Amplify Studio now builds apps where the front-end is JavaScript or TypeScript using React, View, Angular or React Native, or Google’s cross-platform Flutter, or Android using Java or Kotlin, or native iOS using Swift.

A notable absentee is Microsoft’s .NET platform. The generally available version also adds new features, including event handlers for UI events and component theming. Amplify Studio is a visual builder for the AWS Amplify framework, although not everything is included with Amplify.

The idea of ​​Amplify Studio is to provide a visual environment to quickly create complete applications. It is most comfortable when used with the cloud-based Figma design tool and the React framework. Developers or designers can keep visual components in Figma and sync them to an Amplify Studio project. Visual components can be data bound.

A sample AWS component in Figma, ready to use in Amplify Studio
A sample AWS component in Figma, ready to use in Amplify Studio

Amplify Studio includes tools that summarize database management. Developers build a data model including entities, fields, and relationships. Amplify Studio provides DynamoDB tables on its cloud platform and a local DataStore that automatically syncs data between a mobile or web app and DynamoDB. File storage is also integrated, using the AWS S3 service.

Authentication and authorization is also provided, using the AWS Cognito service, which can also be with Apple, Facebook, Amazon, or Google IDs. Authorization features include the ability to create user groups and add rules that define their level of access.

Although there is no charge to use Amplify Studio itself, it is deeply integrated into the AWS platform and users pay for the resources consumed. One of the goals of the tool is undoubtedly to attract more users for various services, and the built-in tools make it easy to add features based on Amazon API Gateway (Graph and REST API), Lambda functions, analytics with Pinpoint (marketing communications) and Kinesis (data delivery), AI and ML services for things like text-to-speech, image recognition and chatbots.
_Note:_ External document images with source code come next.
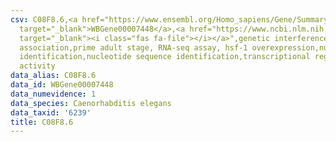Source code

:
 ```yaml
---
csv: C08F8.6,<a href="https://www.ensembl.org/Homo_sapiens/Gene/Summary?db=core;g=WBGene00007448"
  target="_blank">WBGene00007448</a>,<a href="https://www.ncbi.nlm.nih.gov/pubmed/30894454"
  target="_blank"><i class="fas fa-file"></i></a>",genetic interference,functional
  association,prime adult stage, RNA-seq assay, hsf-1 overexpression,nucleotide sequence
  identification,nucleotide sequence identification,transcriptional regulation,up-regulates
  activity
data_alias: C08F8.6
data_id: WBGene00007448
data_numevidence: 1
data_species: Caenorhabditis elegans
data_taxid: '6239'
title: C08F8.6
---
```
While Amplify Studio looks promising for rapid development on the AWS platform, developers have complained about quality issues with the underlying Amplify framework. “Common use cases were not well managed, deployment failures were common, overall architecture was actually less consistent when using amplification than just constituent AWS services directly”, mentioned one developer on Hacker News, while another Noted that “deployment errors are fortunately rare these days, but things that should be easy are hard, and there are many seemingly obvious use cases that the Amplify CLI doesn’t handle”.

Developers can consult the GitHub repository assess the manager’s progress towards maturity.